While other animals that are diploblastic (only have two germ layers: ectoderm and endoderm) also lack a coelom, those technically do not have an acoelomate body plan because they lack the mesoderm germ layer. In acoels, the mouth opens directly into a large endodermal syncytium, while in nemertodermatids and xenoturbellids, there is a sack-like gut lined by unciliated cells.

A defining feature is a digestive system lacking nerve cells. Because an enteric nervous system, also called the stomatogastric nervous system, is also found in many cnidarians, its absence is most likely a derived trait.

Their nervous systems are basiepidermal – located right under the epidermis – and they have no brain.

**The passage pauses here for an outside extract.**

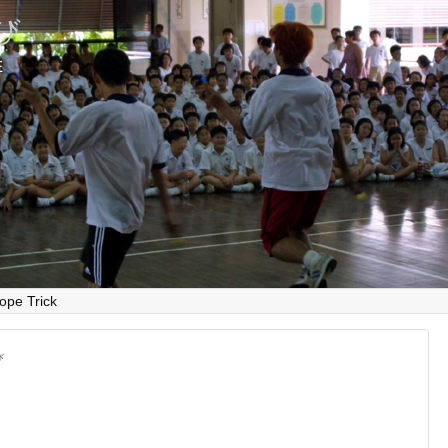
とび
E
ope Trick
び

The xenoturbellids' nervous system consists of a simple nerve net, with no special concentration of neurons. In acoelomorphs, the nervous system is arranged in a series of longitudinal bundles, united in the anterior region by a ring comissure of variable complexity.

The sensory organs include a statocyst (for balance). Some groups have two unicellular ocelli (simple eyes).

The epidermis of all species within the phylum is ciliated. The cilia are composed of a set of nine pairs of peripheral microtubules and one or two central microtubules (patterns 9+1 and 9+2, respectively). The pairs 4–7 terminate before the tip, creating a structure called a "shelf".